> Assigned task
Return the data below exactly, but only from the line containing "the person wearing face mask at (x=230, y=303), 17.14" through the line containing "the man in red shirt at (x=194, y=488), 9.19", with both of those lines included.

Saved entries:
********************
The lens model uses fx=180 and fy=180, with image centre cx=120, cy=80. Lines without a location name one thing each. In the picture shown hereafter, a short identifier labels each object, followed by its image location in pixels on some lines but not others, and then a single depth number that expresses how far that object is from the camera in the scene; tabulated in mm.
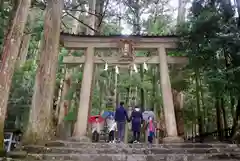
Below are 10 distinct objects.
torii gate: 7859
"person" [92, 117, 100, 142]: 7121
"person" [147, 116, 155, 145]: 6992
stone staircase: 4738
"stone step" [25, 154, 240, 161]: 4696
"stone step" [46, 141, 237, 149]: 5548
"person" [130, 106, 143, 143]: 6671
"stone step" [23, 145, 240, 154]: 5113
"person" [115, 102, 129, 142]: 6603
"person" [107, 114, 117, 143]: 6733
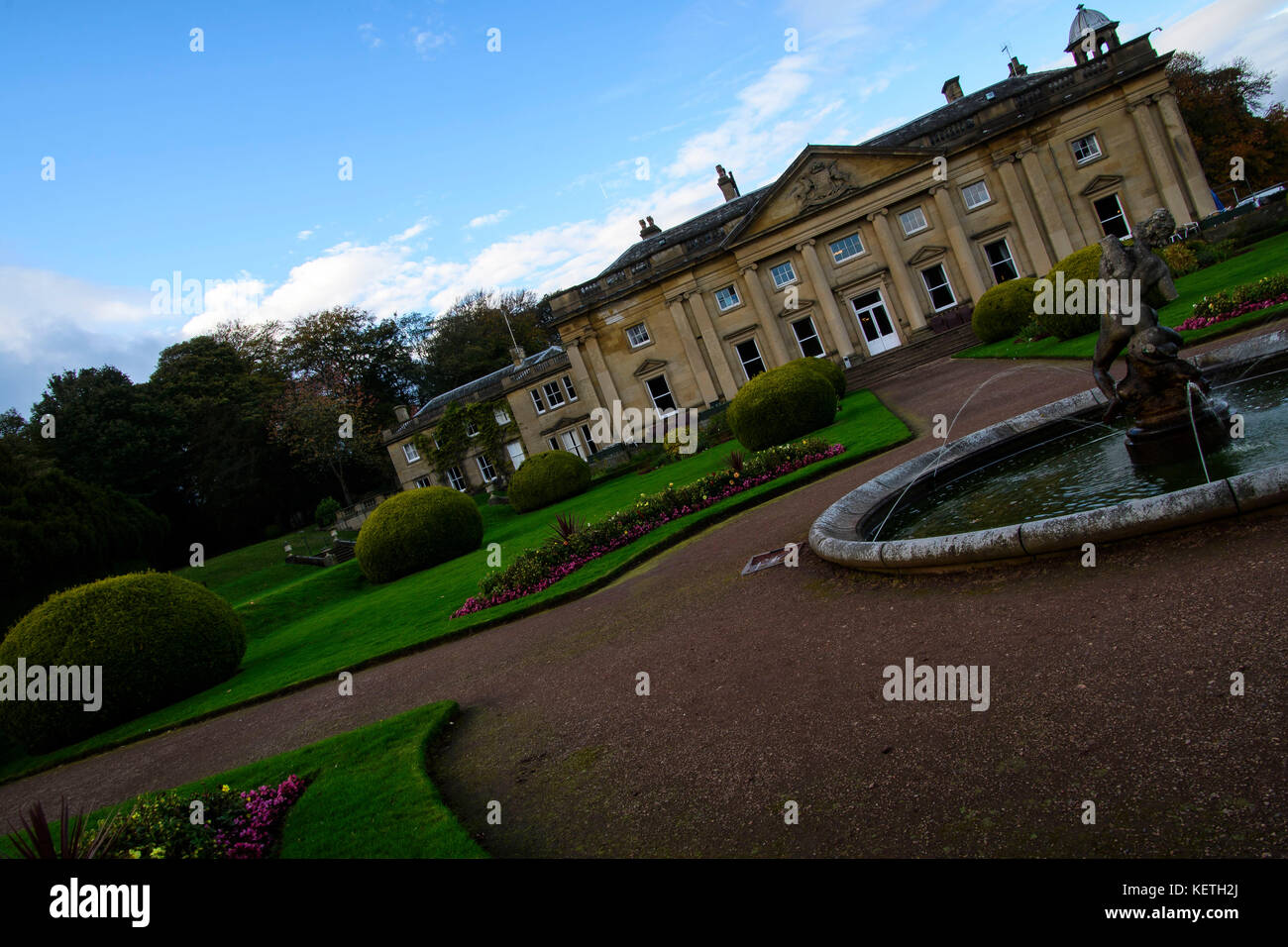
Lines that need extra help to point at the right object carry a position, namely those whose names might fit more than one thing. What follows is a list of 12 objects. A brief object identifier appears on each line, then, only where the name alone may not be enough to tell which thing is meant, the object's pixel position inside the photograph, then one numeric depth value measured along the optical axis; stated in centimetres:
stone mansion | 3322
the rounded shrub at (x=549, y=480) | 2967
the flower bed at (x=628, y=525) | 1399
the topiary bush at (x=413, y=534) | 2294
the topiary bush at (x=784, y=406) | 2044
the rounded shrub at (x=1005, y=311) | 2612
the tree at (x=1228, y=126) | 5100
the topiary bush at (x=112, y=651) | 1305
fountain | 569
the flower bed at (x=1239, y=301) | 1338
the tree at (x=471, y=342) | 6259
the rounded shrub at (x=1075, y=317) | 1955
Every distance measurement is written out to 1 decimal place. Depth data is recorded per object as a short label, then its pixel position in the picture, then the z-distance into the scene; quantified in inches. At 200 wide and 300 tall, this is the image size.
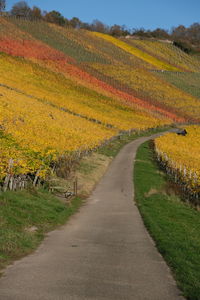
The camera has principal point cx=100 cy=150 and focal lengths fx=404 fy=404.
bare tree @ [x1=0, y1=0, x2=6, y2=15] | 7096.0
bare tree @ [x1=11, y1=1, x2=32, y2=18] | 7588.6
********************
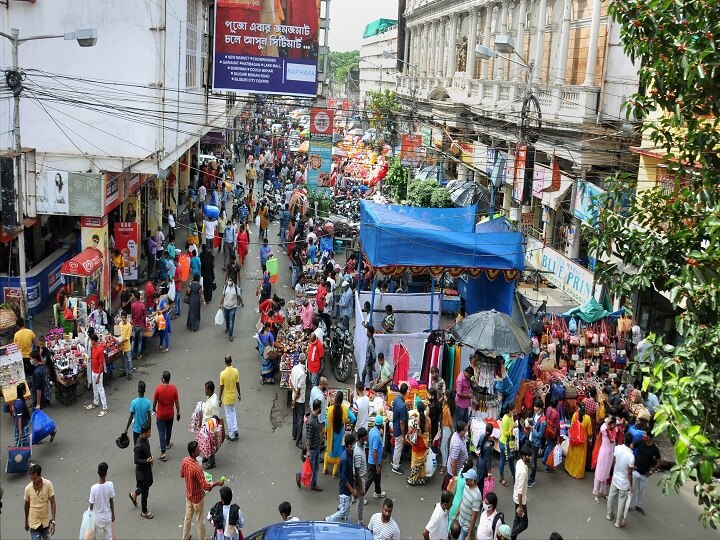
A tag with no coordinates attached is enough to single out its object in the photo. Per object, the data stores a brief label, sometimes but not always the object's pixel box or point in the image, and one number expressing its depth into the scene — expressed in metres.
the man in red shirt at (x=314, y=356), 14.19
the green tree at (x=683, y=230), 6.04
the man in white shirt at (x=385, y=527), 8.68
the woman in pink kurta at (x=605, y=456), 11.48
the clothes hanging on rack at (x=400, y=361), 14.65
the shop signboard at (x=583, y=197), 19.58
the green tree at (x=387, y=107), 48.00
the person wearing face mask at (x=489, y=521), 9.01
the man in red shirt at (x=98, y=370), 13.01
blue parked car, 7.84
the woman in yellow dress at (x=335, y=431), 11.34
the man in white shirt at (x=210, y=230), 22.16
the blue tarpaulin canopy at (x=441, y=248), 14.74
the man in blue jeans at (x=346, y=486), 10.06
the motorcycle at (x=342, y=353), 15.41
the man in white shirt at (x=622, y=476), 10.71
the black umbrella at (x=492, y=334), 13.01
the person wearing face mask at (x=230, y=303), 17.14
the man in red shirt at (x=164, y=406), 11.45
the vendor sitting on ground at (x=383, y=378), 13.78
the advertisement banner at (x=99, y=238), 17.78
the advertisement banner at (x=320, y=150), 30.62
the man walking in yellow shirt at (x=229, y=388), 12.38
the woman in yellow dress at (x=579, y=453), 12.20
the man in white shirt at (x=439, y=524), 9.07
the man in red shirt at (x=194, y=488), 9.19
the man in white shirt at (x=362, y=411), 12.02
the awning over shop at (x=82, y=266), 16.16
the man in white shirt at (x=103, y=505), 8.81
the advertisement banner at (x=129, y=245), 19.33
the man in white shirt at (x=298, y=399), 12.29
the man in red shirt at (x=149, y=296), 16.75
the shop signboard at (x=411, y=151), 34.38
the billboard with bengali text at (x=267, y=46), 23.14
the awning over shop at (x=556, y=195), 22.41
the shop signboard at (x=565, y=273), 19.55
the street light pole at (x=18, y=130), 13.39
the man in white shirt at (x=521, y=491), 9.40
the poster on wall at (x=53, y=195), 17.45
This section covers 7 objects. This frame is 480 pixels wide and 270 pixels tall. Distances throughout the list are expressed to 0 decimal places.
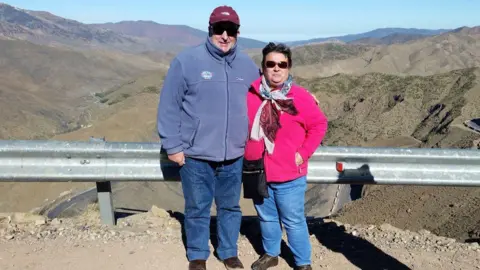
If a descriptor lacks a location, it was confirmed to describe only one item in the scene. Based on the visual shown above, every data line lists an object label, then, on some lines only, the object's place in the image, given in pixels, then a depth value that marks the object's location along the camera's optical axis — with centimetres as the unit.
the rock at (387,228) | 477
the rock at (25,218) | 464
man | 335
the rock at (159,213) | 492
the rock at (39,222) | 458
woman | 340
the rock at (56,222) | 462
********************
> Result
the person wearing face mask at (x=230, y=303), 17.14
the man in red shirt at (x=164, y=406), 11.45
the vendor sitting on ground at (x=383, y=378), 13.78
the advertisement banner at (x=99, y=238), 17.78
the advertisement banner at (x=320, y=150), 30.62
the man walking in yellow shirt at (x=229, y=388), 12.38
the woman in yellow dress at (x=579, y=453), 12.20
the man in white shirt at (x=439, y=524), 9.07
the man in red shirt at (x=194, y=488), 9.19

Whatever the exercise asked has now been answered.